When I look into a code snippet for a possible implementation of std::common_type

template <class ...T> struct common_type;

template <class T>
struct common_type<T> {
    typedef decay_t<T> type;
};

template <class T, class U>
struct common_type<T, U> {
    typedef decay_t<decltype(true ? declval<T>() : declval<U>())> type;
};

template <class T, class U, class... V>
struct common_type<T, U, V...> {
    typedef common_type_t<common_type_t<T, U>, V...> type;
};

The part how to get a common type for two template argument makes me confused.It is a usage of ternary operator with decltype.
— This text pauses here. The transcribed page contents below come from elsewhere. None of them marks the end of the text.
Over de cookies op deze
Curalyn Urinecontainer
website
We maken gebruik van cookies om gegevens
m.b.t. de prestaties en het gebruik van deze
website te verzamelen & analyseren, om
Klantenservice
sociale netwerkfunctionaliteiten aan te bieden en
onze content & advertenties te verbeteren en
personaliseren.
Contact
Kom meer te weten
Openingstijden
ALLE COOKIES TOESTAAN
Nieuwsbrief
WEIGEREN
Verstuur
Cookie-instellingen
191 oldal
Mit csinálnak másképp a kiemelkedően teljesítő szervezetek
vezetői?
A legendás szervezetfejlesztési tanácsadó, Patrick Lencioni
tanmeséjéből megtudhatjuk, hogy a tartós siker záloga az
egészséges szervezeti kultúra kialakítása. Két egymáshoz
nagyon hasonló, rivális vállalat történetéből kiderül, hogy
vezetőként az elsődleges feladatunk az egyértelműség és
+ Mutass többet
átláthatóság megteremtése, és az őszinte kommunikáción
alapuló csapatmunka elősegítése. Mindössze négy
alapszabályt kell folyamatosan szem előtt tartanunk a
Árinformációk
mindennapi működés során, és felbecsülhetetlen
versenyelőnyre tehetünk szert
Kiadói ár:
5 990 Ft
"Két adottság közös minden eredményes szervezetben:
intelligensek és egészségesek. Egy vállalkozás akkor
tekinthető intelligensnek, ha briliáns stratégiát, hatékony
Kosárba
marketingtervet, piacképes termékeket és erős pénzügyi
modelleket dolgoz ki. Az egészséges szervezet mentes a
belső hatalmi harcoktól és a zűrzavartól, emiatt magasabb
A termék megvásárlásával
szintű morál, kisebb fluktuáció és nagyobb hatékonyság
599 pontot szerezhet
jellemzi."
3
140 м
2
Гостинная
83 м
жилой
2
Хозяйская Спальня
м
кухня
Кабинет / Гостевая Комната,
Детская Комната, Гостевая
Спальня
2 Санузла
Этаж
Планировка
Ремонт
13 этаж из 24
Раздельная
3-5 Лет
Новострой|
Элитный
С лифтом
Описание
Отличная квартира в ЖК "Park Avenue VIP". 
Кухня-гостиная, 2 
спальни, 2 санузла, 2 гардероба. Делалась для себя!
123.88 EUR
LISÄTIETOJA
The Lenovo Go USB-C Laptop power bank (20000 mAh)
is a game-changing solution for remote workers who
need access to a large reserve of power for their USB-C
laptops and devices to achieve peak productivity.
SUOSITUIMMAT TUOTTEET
As I known, whether to return the second or third operand is decided by the value of first operand. In this snippet, the first operand is true which means the return value of expression will always be declval<T>(). If it is what i thought which make no sense... Therefore, I have tried the following test

int iii = 2;
float fff = 3.3;
std::cout << typeid(decltype(false? std::move(iii):std::move(fff))).name() << std::endl;
std::cout << typeid(decltype(std::move(iii))).name() << std::endl;
std::cout << typeid(decltype(false ? iii : fff)).name() << std::endl;
std::cout << typeid(decltype(true ? iii : fff)).name() << std::endl;

// [02:23:37][ryu@C++_test]$ g++ -std=c++14 -g common_type.cpp
// output 
// f
// i
// f
// f

Comparing with the running result, The result what i though should be like as follows

int iii = 2;
float fff = 3.3;
std::cout << typeid(decltype(false ? iii : fff)).name() << std::endl; // should return f;
std::cout << typeid(decltype(true ? iii : fff)).name() << std::endl;  // should return i;

Anyone when can help to explain why the running result is different ?

In other words, what's the return result of decltype when it is applied on a ternary expression?

Answer 1

The type of an expression is a compile-time property. The value of the first operand in a conditional expression (and hence the branch selected), is, in general, a run-time thing, so it can't possibly affect the expression's type.

Instead, a complicated set of rules (more than a page of standardese, most of which I quoted in this answer) is used to determine what the "common type" of the second and third operands is, and the conditional expression is of that type. std::common_type merely leverages the existing rules in the core language.